Mom will you drive me to school and pick me up today?” Fiona, age 3″No, today is my studio day” Me
“Why do you have to go to the studio? I don’t want you to go to the studio.” Fiona
“Don’t you want me to be me? I have to go to the studio or I will cease to exist.” Me
In my studio my work begins with my Notebooks, where I’m free to work fearlessly in quick gestures, exploring compositions, line, layering and color. The Notebooks help inform my studio time, my paintings take the lessons learned from the notebooks and move another step forward to figuration. They are often portraits, a psychological merging of self and strangers whom I learn about in the news. People who are facing unbelievable tragedies, war, mass shootings, and natural disasters. They are also self-portraits of my family–the sound of a child’s laughter. And, yes, the chaos of a temper tantrum. And the Sadness I can’t process outside the studio. Life can be very sad. Maybe the studio is therapy. Or a refuge? Maybe my work can give a viewer refuge from the world?
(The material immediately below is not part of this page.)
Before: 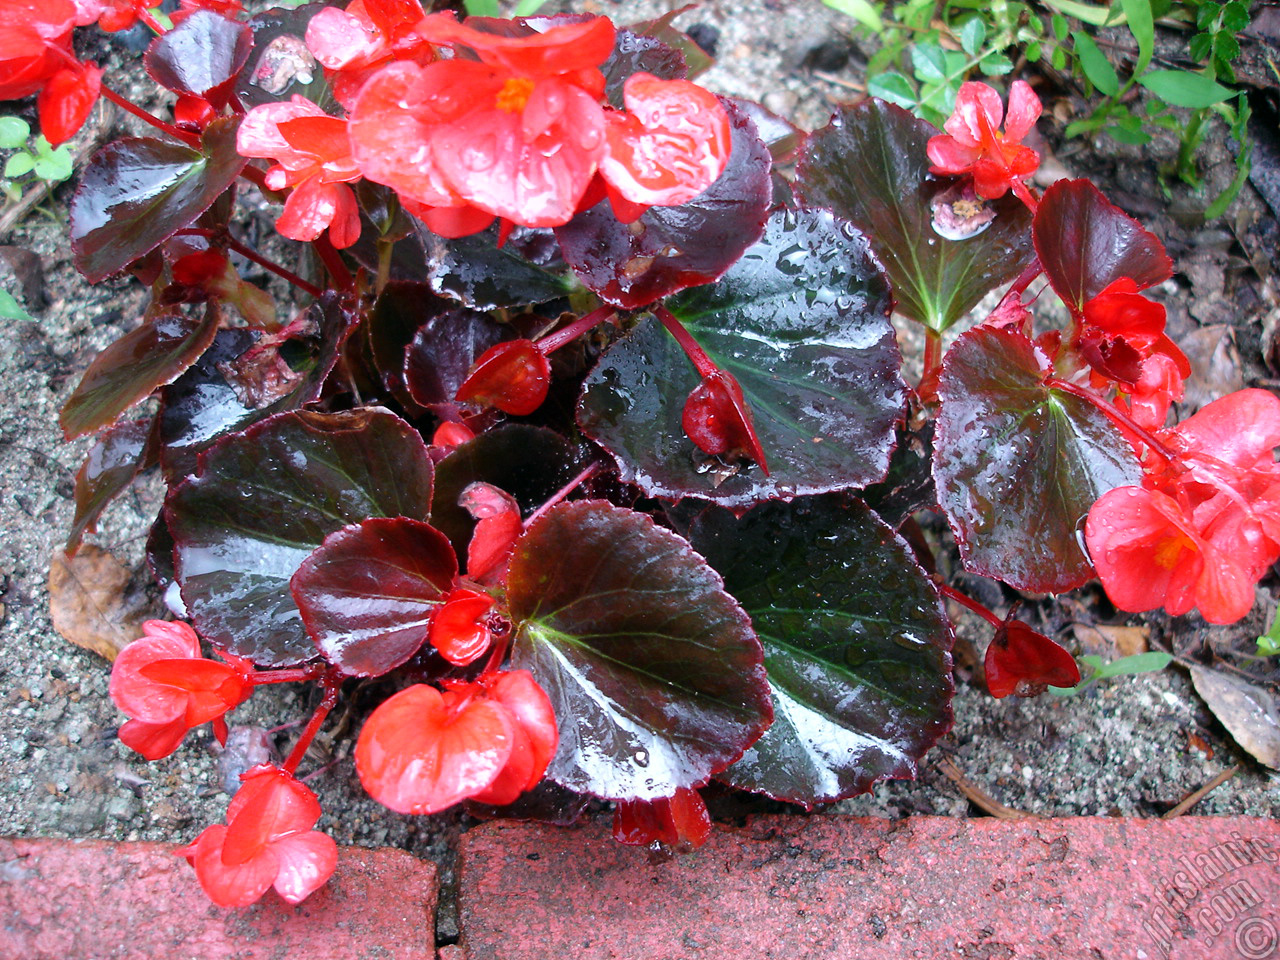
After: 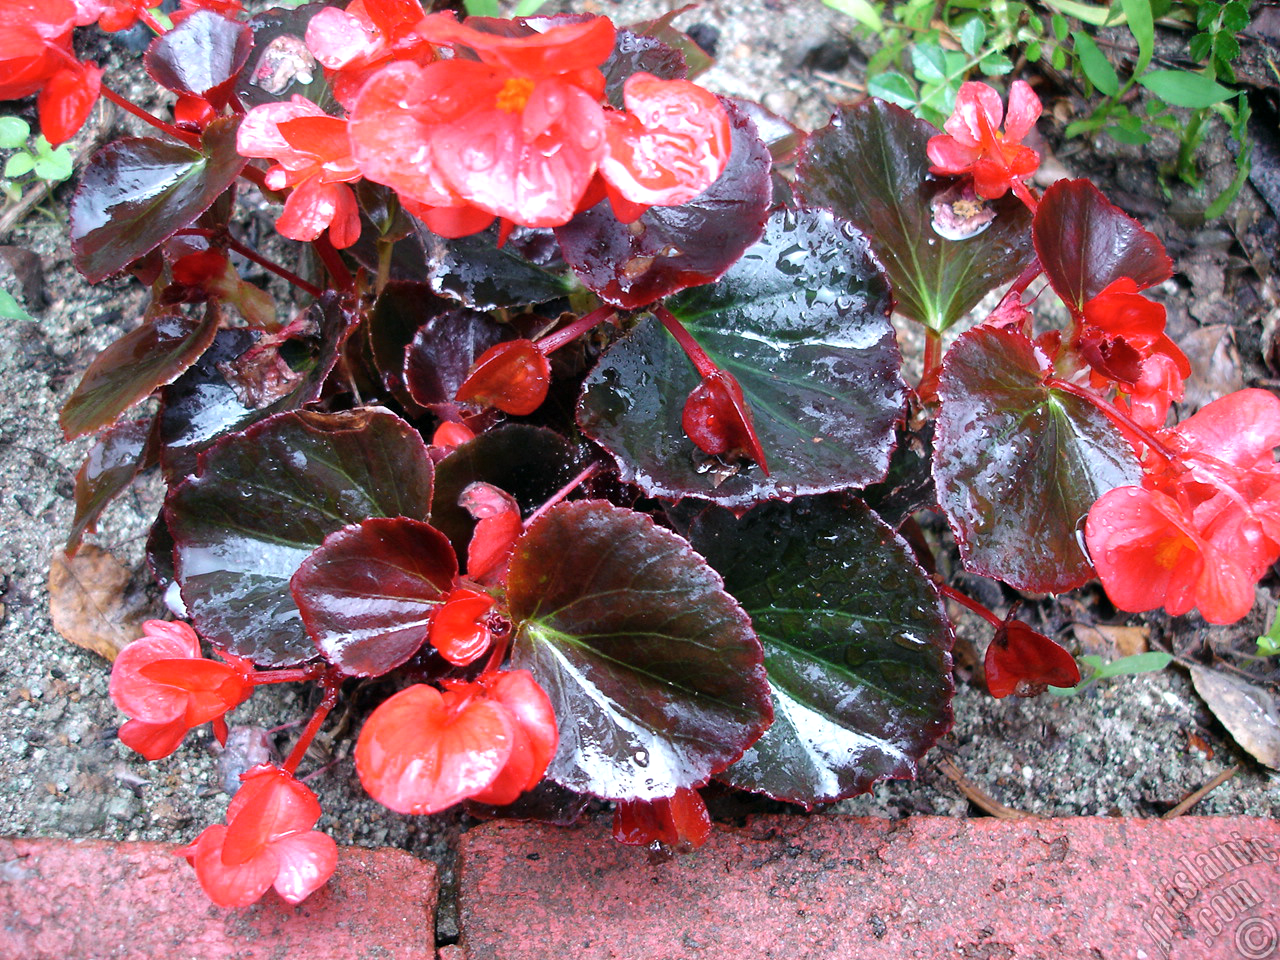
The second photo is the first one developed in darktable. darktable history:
shadows and highlights: radius 44.78, white point adjustment 6.64, compress 79.65%, highlights color adjustment 78.42%, soften with gaussian
exposure: exposure -0.05 EV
I feel I never have enough time in my studio, but maybe I do have just enough time, because without it I would cease to exist.
The misconception of mothers as “hobby painters” gets under my skin; that is not me. I was an artist before I was a mother. I have never stopped making and I have never given up the dream of having a solo show. I am proud to have my first, “Never Enough Time”, at The Fourth Wall Gallery in Oakland, California.